- 本文:
↓↓↓

先進の高機能自動車用ライト制御システムを
モデルベースで効率良く開発

自動車の世界ではライトの高機能・インテリジェント化が進んでいます。ハイビームでも対向車が眩しくない配光可変型ヘッドライト、ドライバーが車に近づいたときにアニメーションライトで迎えるウェルカムライトなどの新しい照明機能は、多数の光源をソフトウェアで制御することで実現しています。三菱電機ソフトウエア株式会社(MESW)では、自動車用ライト制御ソフトウェアの開発においてモデルベース開発(MBD)という手法を用いて、高機能・高品質な制御ソフトウェアを効率的に開発する体制を整えています。

  • ■前田 頼正(マエダ ヨリマサ)

    2003年入社。エアバッグ、バッテリーマネジメントシステム、車載充電器、ヘッドライトなど、車載機器の制御ソフトウェア開発に従事。現在、モビリティ事業統括部 三田事業所 技術第2部 技術第1課 グループリーダー

安全とデザインの両面で進化する
先進の自動車ライト

最近の自動車のライトは、多数の光源をソフトウェアで制御することで、安全性とデザイン性の両面で進化しています。安全面での代表的な機能としては、ADB(Adaptive Driving Beam:配光可変ヘッドライト)があります。これはカメラが捉えた情報をもとに、複数の光源から成るヘッドライトの配光を制御して、遠くを明るく照らしても対向車が眩しくないライトなどを実現しています。デザイン面では、車に近づいたオーナーを認識して、ライトをアニメーション点灯させるウェルカムライトなどがあります。

↑↑↑

- 課題 1: レコードのうち、"left wrist: (1194, 1048, -25)" を含む行からレコードの末尾まで(両端を含む)を、1行を1つの文字列とするJSONのリストに変換しなさい。空行は含めないこと。

[人体の姿勢キーポイントデータ]
↓↓↓

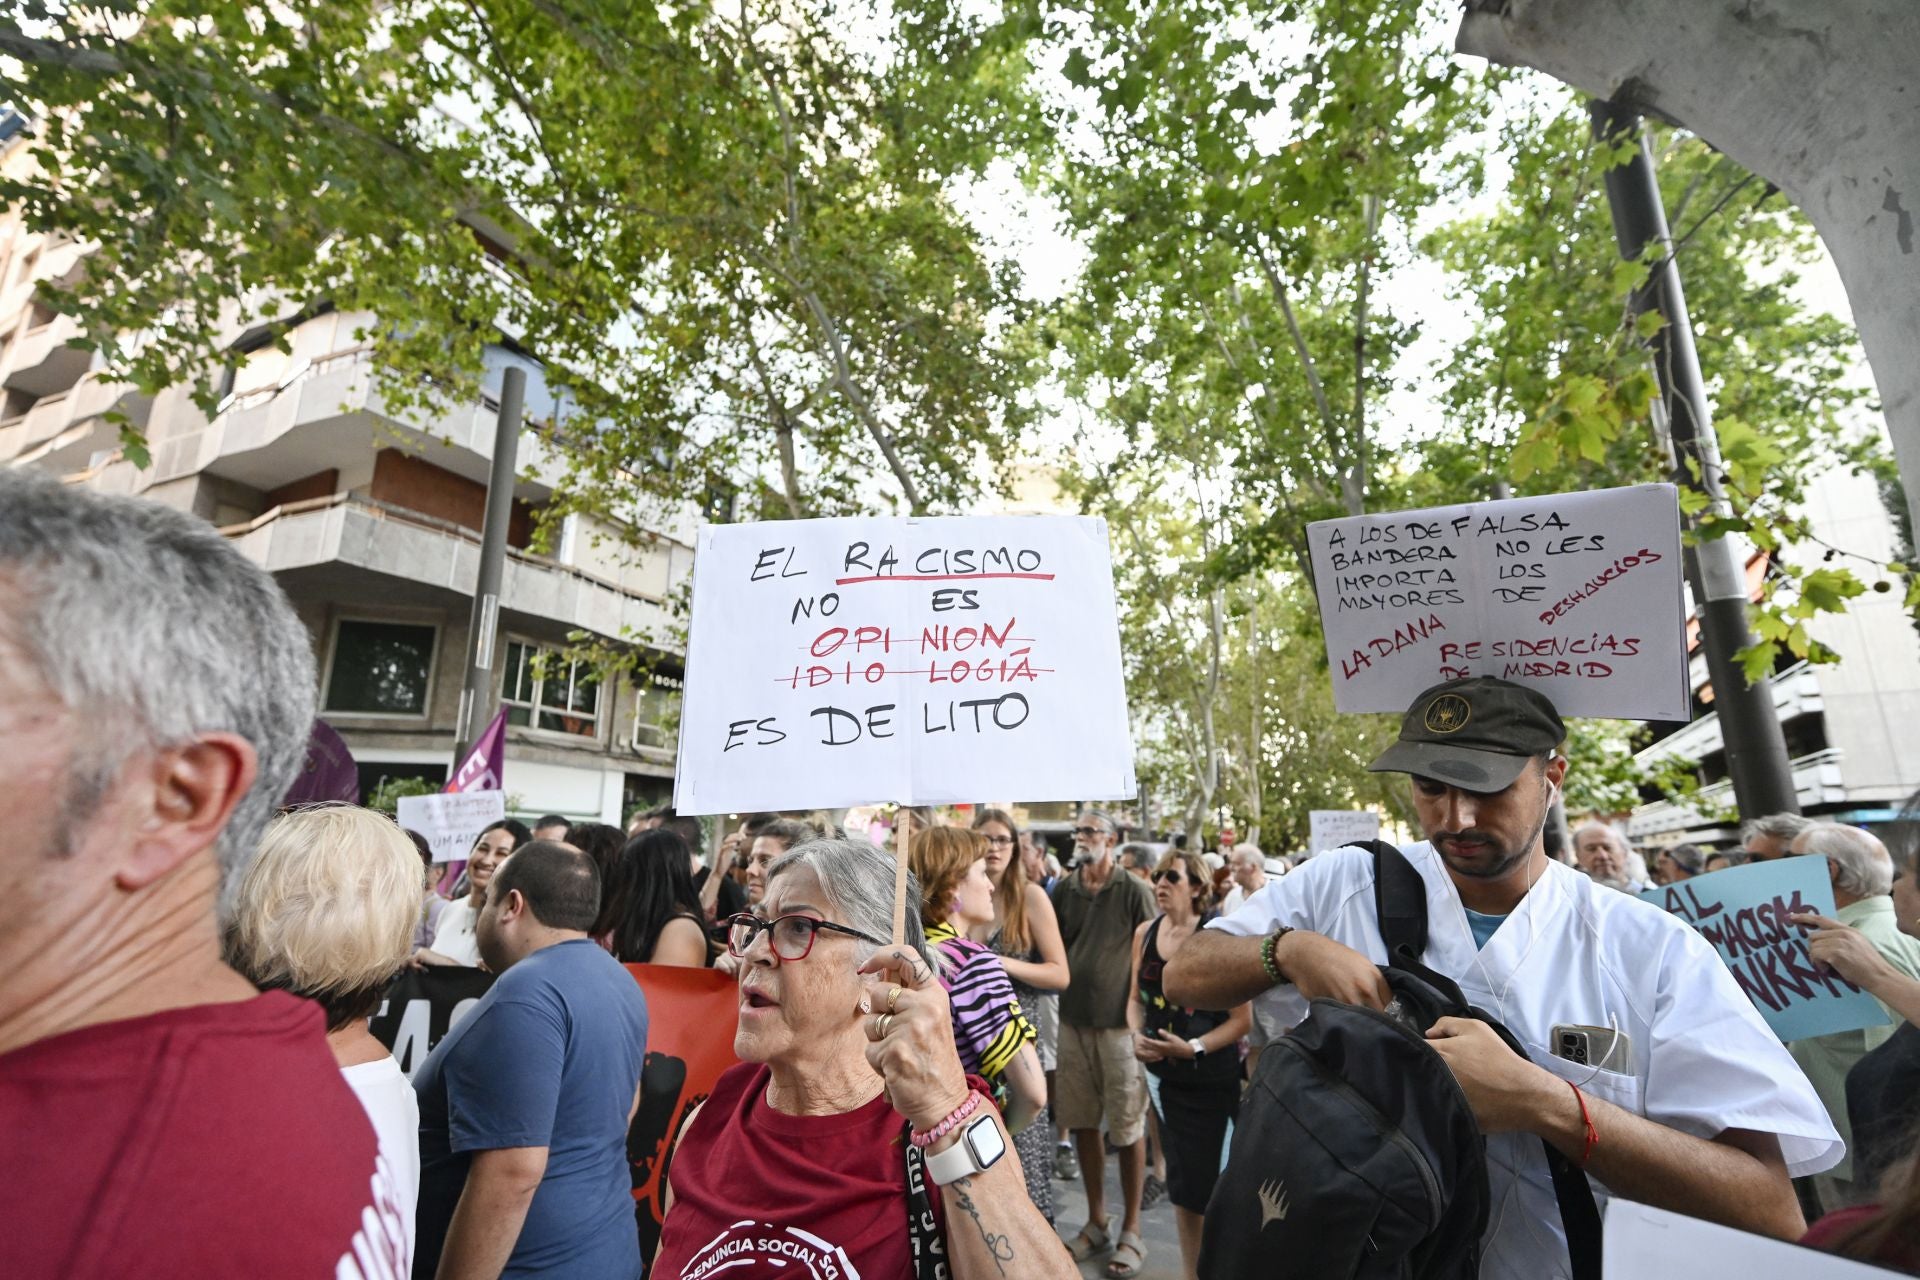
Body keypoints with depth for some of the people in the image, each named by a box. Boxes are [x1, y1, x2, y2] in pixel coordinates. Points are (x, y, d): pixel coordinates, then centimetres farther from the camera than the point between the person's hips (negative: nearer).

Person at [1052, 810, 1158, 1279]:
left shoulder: (1134, 891, -7)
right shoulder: (1063, 890, 5)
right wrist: (1060, 994, 7)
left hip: (1120, 1021, -4)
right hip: (1072, 1020, 4)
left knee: (1128, 1129, 6)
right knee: (1082, 1123, 14)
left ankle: (1131, 1232, 23)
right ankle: (1096, 1223, 31)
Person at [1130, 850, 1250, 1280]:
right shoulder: (1145, 934, 0)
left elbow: (1243, 1019, -16)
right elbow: (1137, 999, 10)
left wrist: (1194, 1048, -25)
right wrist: (1137, 1035, -8)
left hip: (1212, 1078, -5)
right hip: (1164, 1075, 5)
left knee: (1217, 1184, 3)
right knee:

↑↑↑

- 課題 2: 本文によると、ADBは何の略か。

- 解答欄 1:
[
  "left wrist: (1194, 1048, -25)",
  "right wrist: (1137, 1035, -8)",
  "left hip: (1212, 1078, -5)",
  "right hip: (1164, 1075, 5)",
  "left knee: (1217, 1184, 3)",
  "right knee:"
]

- 解答欄 2: Adaptive Driving Beam(配光可変ヘッドライト)の略である。